Justice, y buena parte de la obra de Michael Sandel, son lecturas imprescindibles para nuestra sociedad contemporánea, están escritas con ese propósito. Deberíamos estimular su lectura por todos los medios, su debate y, a ser posible, implementar algunas de sus recomendaciones y enseñanzas en nuestras escuelas, universidades y aparatos partidistas, instituciones y programas o políticas a todas las escalas jurisdiccionales. Justice, en concreto, está cargada de consejos y casos prácticos.

¿Qué te parece, incomparable gemelo, que volvamos ahora, para terminar esta entrada, a una cuestión que suscitábamos anteriormente y que pueda haber pasado inadvertida para algunos lectores?
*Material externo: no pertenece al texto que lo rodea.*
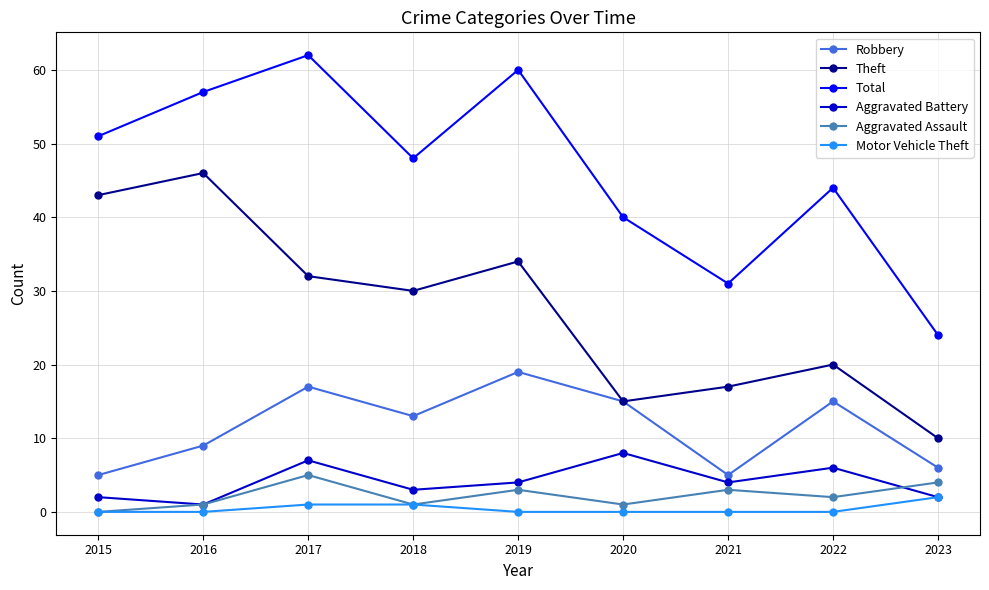

True or false: Aggravated Assault and Theft intersect in this chart.

False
Nos referíamos a la decisión de indultar a los condenados por el 1-O en el denominado «juicio del procés». No al juicio en sí y su sentencia, o a las acciones de los partidarios de la independencia, en las que no entraremos, sino a la decisión del indulto.

Desde el utilitarismo, habría que establecer el balance de beneficiados y perjudicados por la decisión de indultar a los condenados. Ello requería algún tipo de referéndum del que poder extraer la métrica adecuada. Lo que no estaría exento de dificultades. Desde el libertarianismo, seguramente tendríamos un criterio contundente de defensa extrema de la libertad de los promotores de los hechos por los que resultaron condenados, y sus seguidores, incluso evocadora de la lucha de los libertadores coloniales de todo signo. Defensa que convendría establecer contra el posible daño a la libertad de quienes se oponen a la independencia, incluso dentro de la «sociedad catalana» en un contexto que no tiene nada que ver con el colonialismo, claro.

No parece aconsejable basarse en las anteriores filosofías políticas para dirimir esta cuestión. ¿Cómo, entonces, hacer emerger leyes adecuadas que nos demos a nosotros mismos, basadas en la razón, o criterios para favorecer más a los menos favorecidos en la distribución de la representatividad política del Estado? Es cierto que no hemos avanzado mucho en la formulación de «leyes adecuadas», pero nuestro Estado de las Autonomías lleva cuatro décadas tratando desproporcionadamente bien (aunque esto se discutirá, sin duda) a las comunidades autónomas forales y… a Cataluña.

Por cierto, el mayor bien para la mayoría (utilitarismo) ¿sería una forma de concordia? ¿O sería mayor concordia el respeto a las leyes, la renuncia a intentos unilaterales, algún tipo de arrepentimiento por haber llevado estas a cabo y la búsqueda esforzada de soluciones concertadas?